Antes mesmo de conseguir estabelecer qualquer relação entre a vontade e a liberdade na construção da idéia de uma “vontade livre”, já na segunda seção, Kant havia identificado a vontade com a razão prática43, donde conclui que toda vontade é racional (para que se possa agir voluntariamente a razão torna-se necessária). Contudo, é através de uma conexão com a liberdade que Kant quer estabelecer a possibilidade da racionalidade da vontade. Mas a questão que se pode pertinentemente fazer neste momento é a seguinte: a razão afinal de contas necessariamente implica uma vontade? Todo ser racional é dotado de vontade? Ora, Kant não pode apresentar e defender tal argumento, já que a faculdade de desejar tem uma origem independente desta cognição.

Kant parece querer diluir possíveis confusões em relação a esta questão quando salienta que o que ele precisa é apenas estabelecer uma conexão entre vontade e racionalidade para que ainda possa seguir com seu argumento acerca da possibilidade da liberdade. Assim, temos a seguinte restrição apresentada por Kant: “E afirmo que a todo ser dotado de vontade devemos atribuir necessariamente também a idéia de liberdade, mercê da qual somente ele pode agir.” (G-448, grifo meu) Então, se toda vontade é racional mas nem toda racionalidade é dotada de uma vontade, a liberdade encontra-se sempre associada a uma razão possuidora de vontade, caso contrário, para um ser racional carente de vontade, não se poderia falar certamente em vontade autônoma e, menos ainda em uma vontade livre.

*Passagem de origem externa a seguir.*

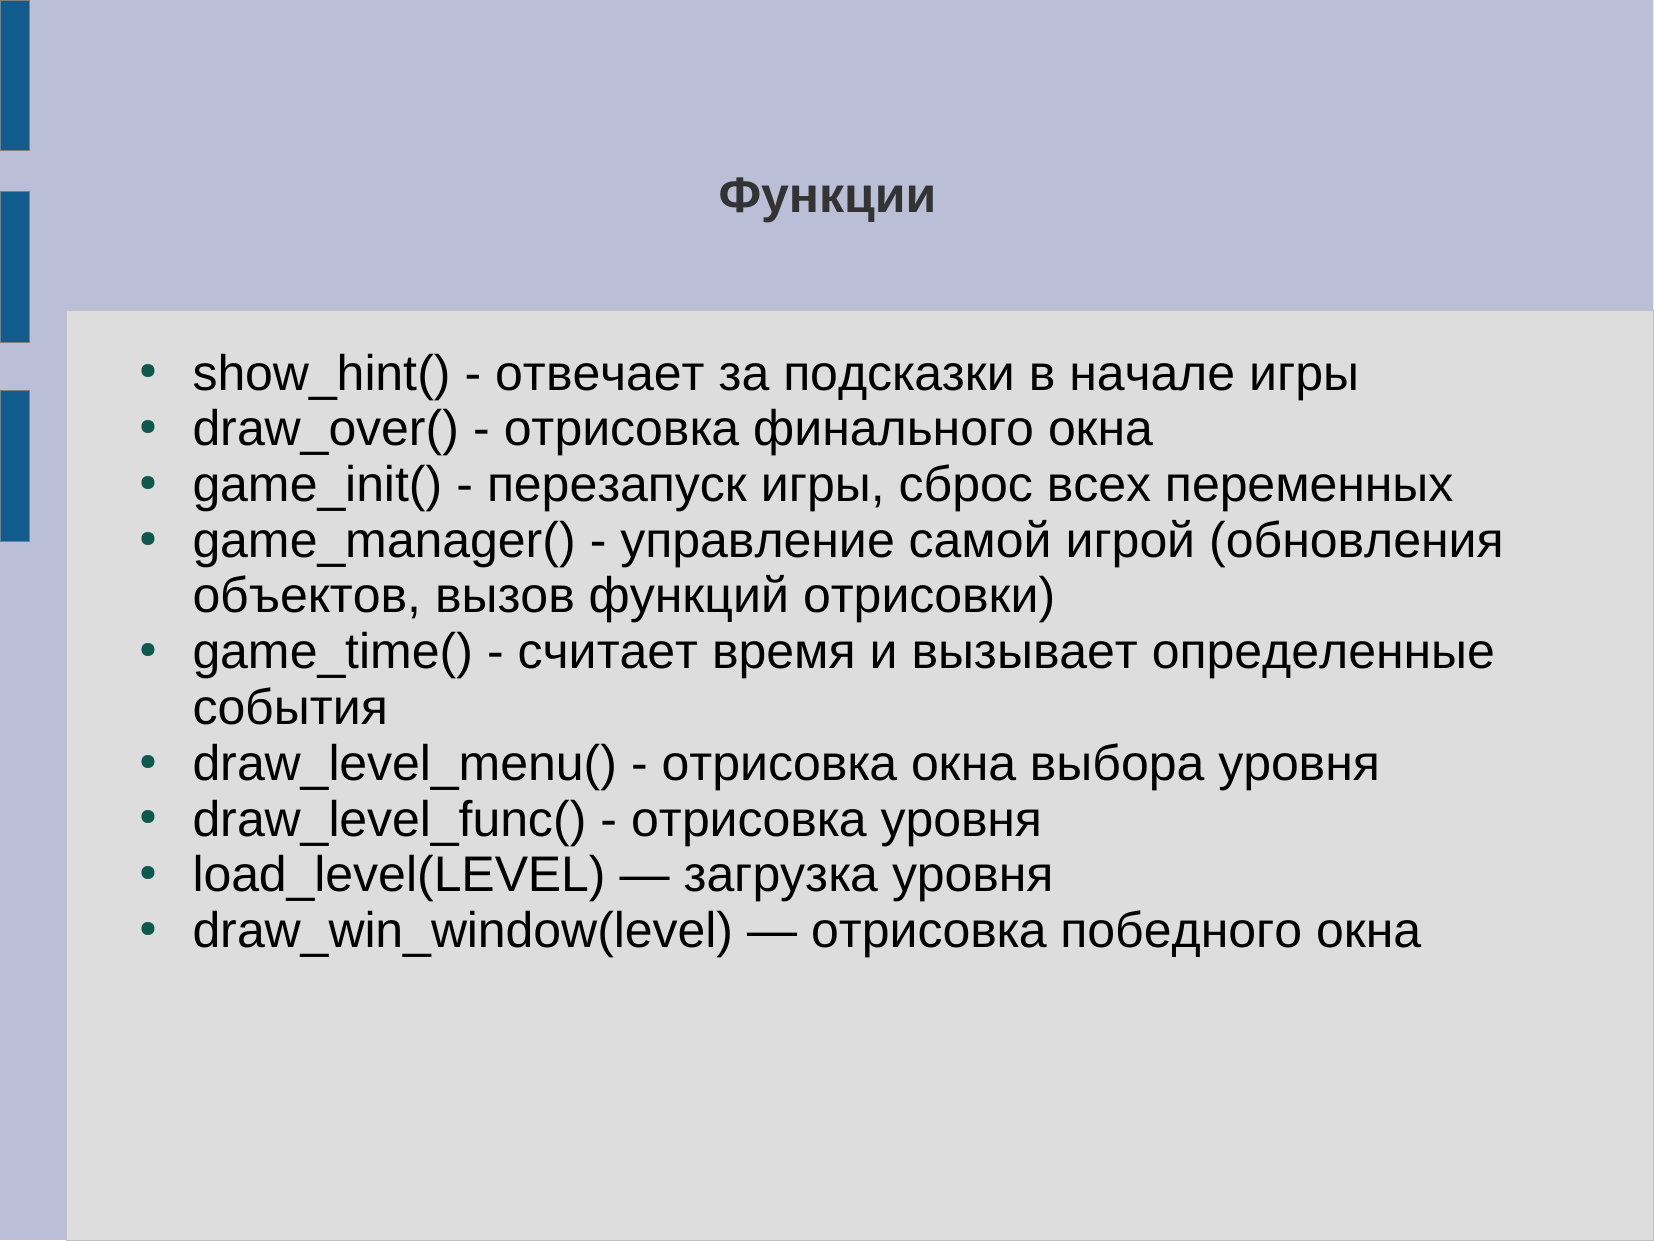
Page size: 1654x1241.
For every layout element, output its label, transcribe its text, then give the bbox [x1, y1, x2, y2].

list show_hint() - отвечает за подсказки в начале игры draw_over() - отрисовка финального окна game_init() - перезапуск игры, сброс всех переменных game_manager() - управление самой игрой (обновления объектов, вызов функций отрисовки) game_time() - считает время и вызывает определенные события draw_level_menu() - отрисовка окна выбора уровня draw_level_func() - отрисовка уровня load_level(LEVEL) — загрузка уровня draw_win_window(level) — отрисовка победного окна [121, 344, 1534, 1127]
title Функции [121, 91, 1534, 299]
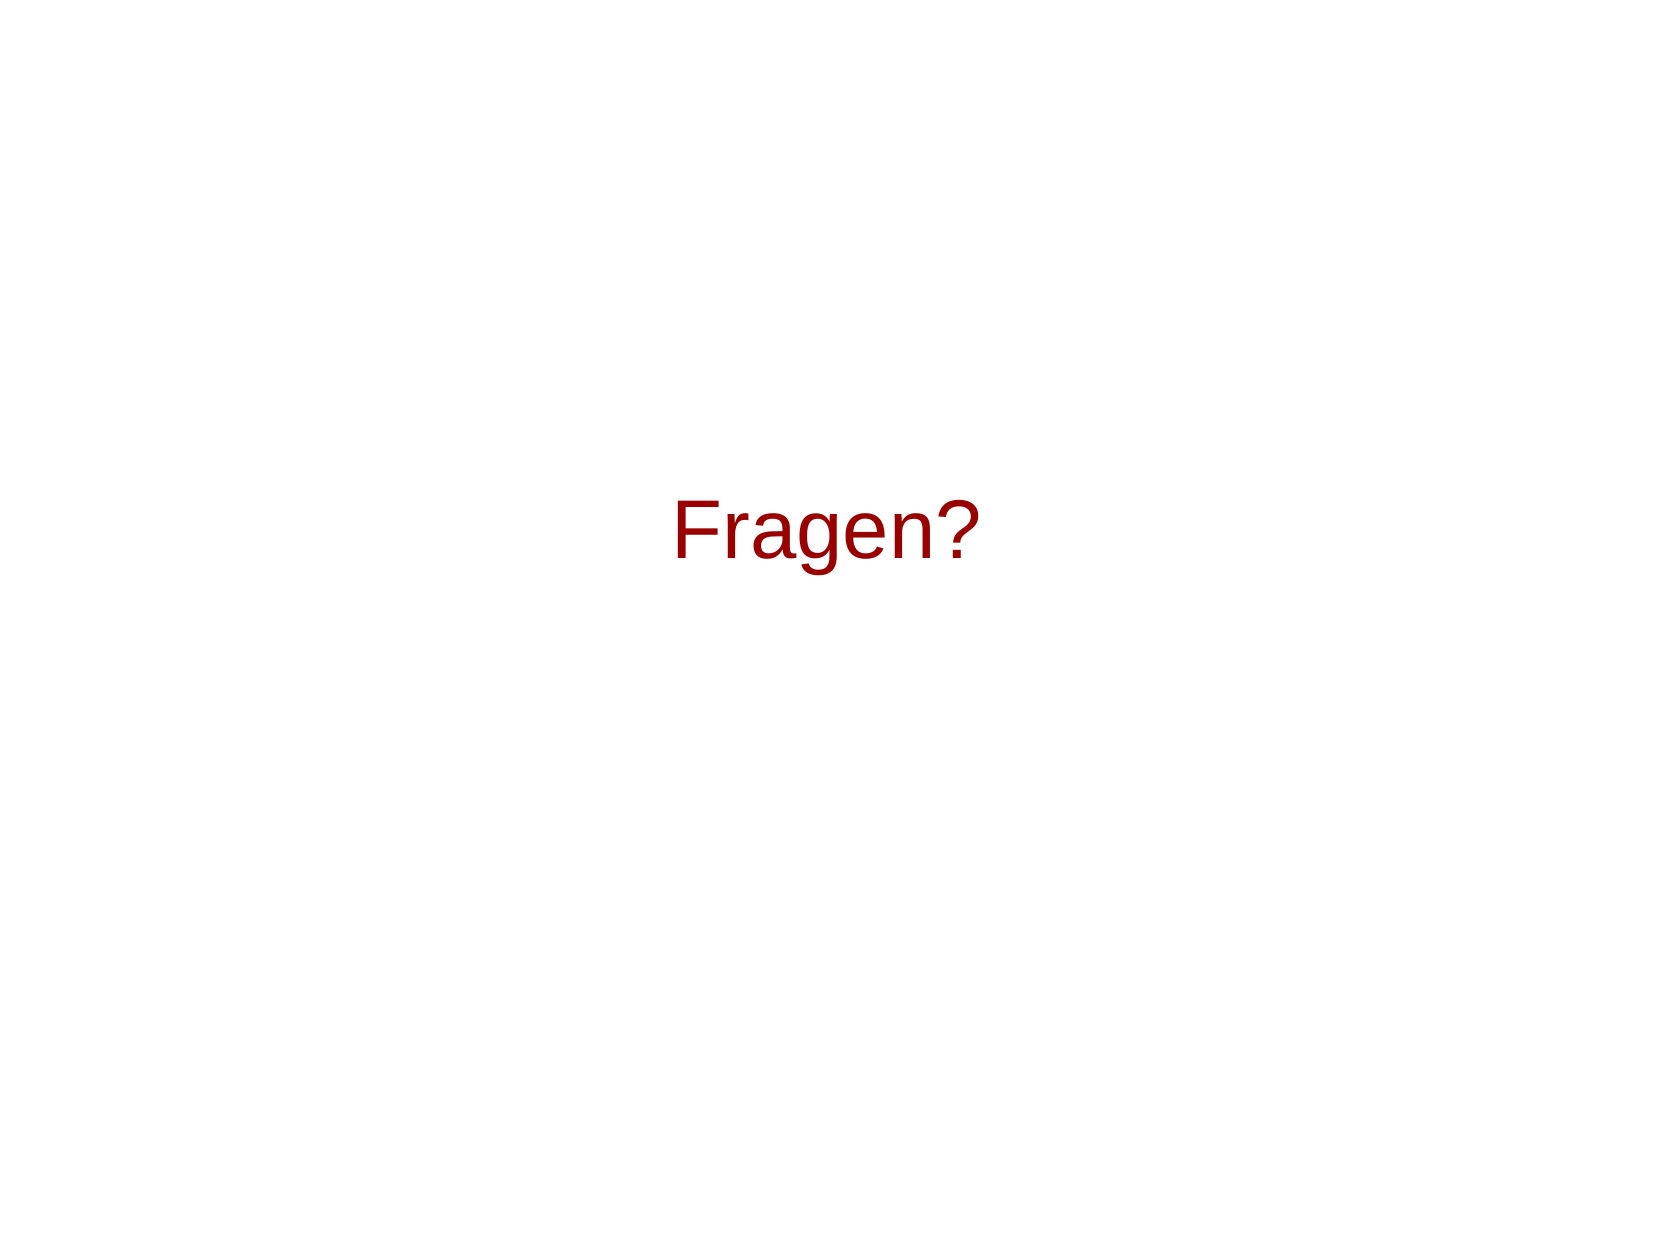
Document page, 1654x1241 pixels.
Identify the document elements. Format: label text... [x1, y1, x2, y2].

subtitle Fragen? [82, 49, 1571, 1010]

A pretensão de Kant é partir da idéia segundo a qual o conceito de autonomia da vontade leva ao próprio princípio da moralidade ou então, por outras palavras, que o princípio da autonomia é o próprio princípio da moralidade. Não pode haver uma vontade autônoma moralmente neutra. Sendo a vontade de todo o ser racional livre, por sua autodeterminação, deixando de ser por isso mesmo um simples efeito natural, então, todo ser racional, por força dessa autonomia de sua vontade pode considerar-se livre, capaz de dar leis a si mesmo. Essa liberdade, porém, é admitida apenas sob a forma de idéia necessária para servir de fundamento para as ações dos seres racionais do ponto de vista prático.

A idéia de vontade livre aparece ligada de forma indissociável à autonomia da vontade, já que somente uma vontade que é livre tem condições de escolher a quem deve obedecer, aos impulsos sensíveis ou à razão. Mais uma vez, a lei moral é, portanto o próprio

princípio da autonomia da vontade suposto na idéia da liberdade. Essa noção de liberdade é, como já salientamos, positiva e Kant a retira da definição transcendental ou negativa de liberdade segundo a qual podemos dar início a uma série de eventos sem que para isso exista uma causa empírica, há uma certa espontaneidade da razão que a permite agir sem a determinação das leis da natureza. Isso significa que a lei moral que determina a vontade, não está submetida a uma causalidade natural. Portanto, pode-se dizer que a liberdade em sua definição negativa nos sugere a possibilidade da lei moral que, no entanto, só pode encontrar sua realidade no conceito positivo de liberdade que remete à causalidade da vontade. Por esse motivo, a noção de liberdade enquanto causalidade da vontade permanece como idéia fundamental para a convicção da validade do imperativo categórico.